▶ Task to complete: Return exactly the lines that run from the one with "position:absolute; right:6px; top:0;" to the last line of the entries below, both included, and nothing else.

▶ User interface change data:
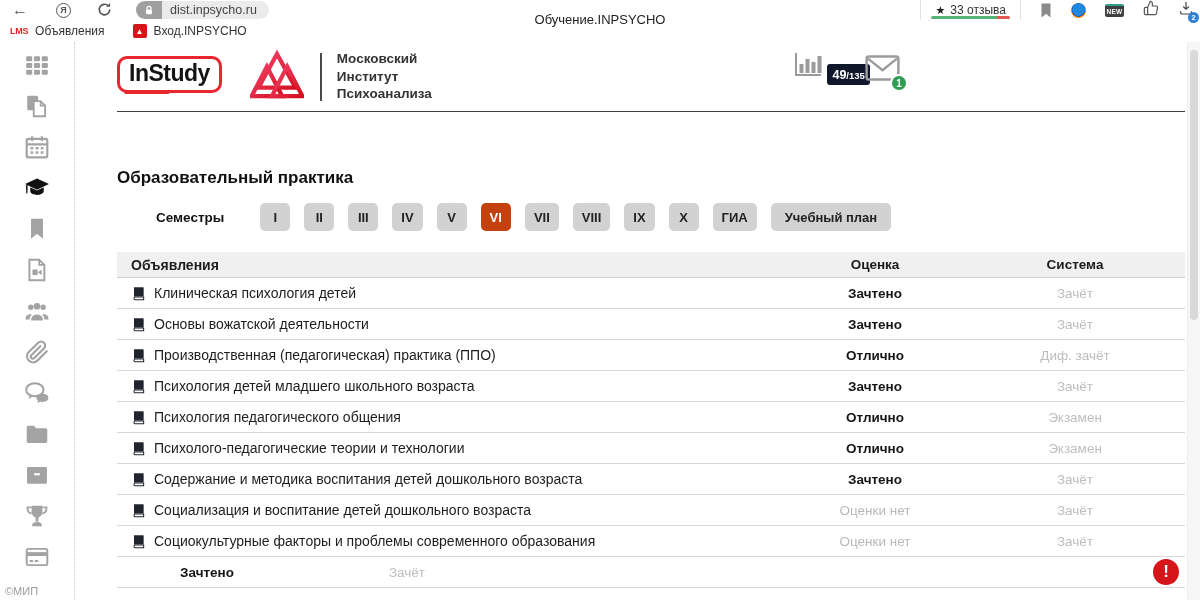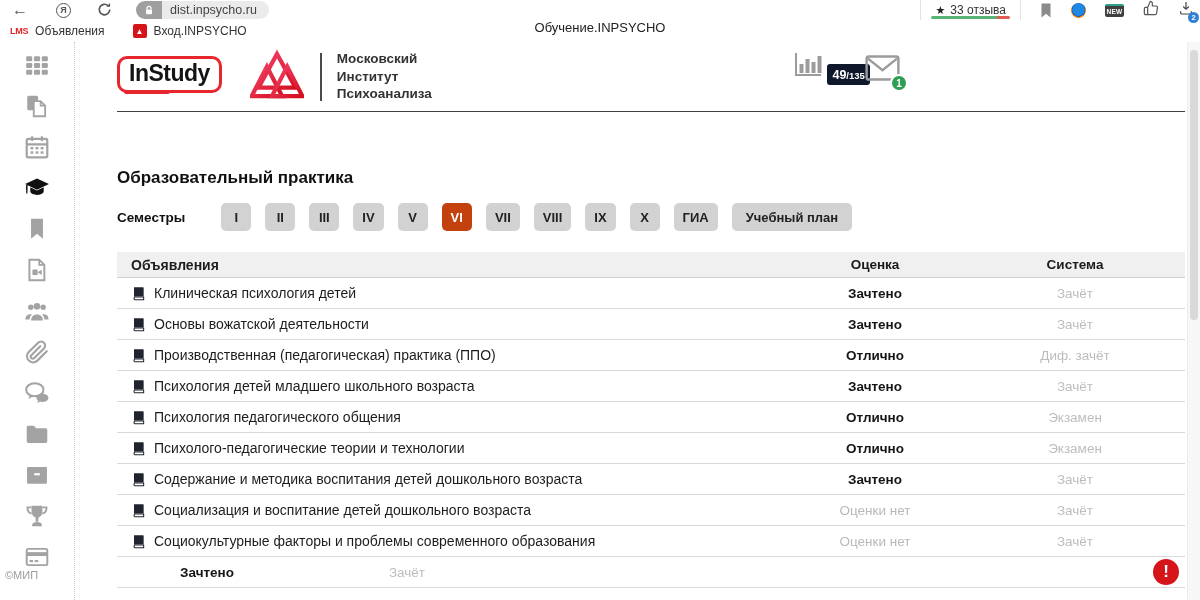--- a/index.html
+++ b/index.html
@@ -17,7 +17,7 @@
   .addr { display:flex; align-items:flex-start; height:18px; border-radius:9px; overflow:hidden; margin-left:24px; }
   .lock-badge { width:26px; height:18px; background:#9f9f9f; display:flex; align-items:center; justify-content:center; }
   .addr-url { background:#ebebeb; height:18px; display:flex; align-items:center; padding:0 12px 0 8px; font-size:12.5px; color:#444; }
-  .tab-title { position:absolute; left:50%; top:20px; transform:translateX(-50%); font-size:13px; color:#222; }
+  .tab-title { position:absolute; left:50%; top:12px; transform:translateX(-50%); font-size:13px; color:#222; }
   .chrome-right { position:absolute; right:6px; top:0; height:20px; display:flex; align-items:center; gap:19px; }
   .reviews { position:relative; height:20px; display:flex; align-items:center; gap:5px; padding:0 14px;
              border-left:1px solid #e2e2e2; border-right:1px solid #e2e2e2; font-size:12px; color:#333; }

▶ Task response:
   .chrome-right { position:absolute; right:6px; top:0; height:20px; display:flex; align-items:center; gap:19px; }
   .reviews { position:relative; height:20px; display:flex; align-items:center; gap:5px; padding:0 14px;
              border-left:1px solid #e2e2e2; border-right:1px solid #e2e2e2; font-size:12px; color:#333; }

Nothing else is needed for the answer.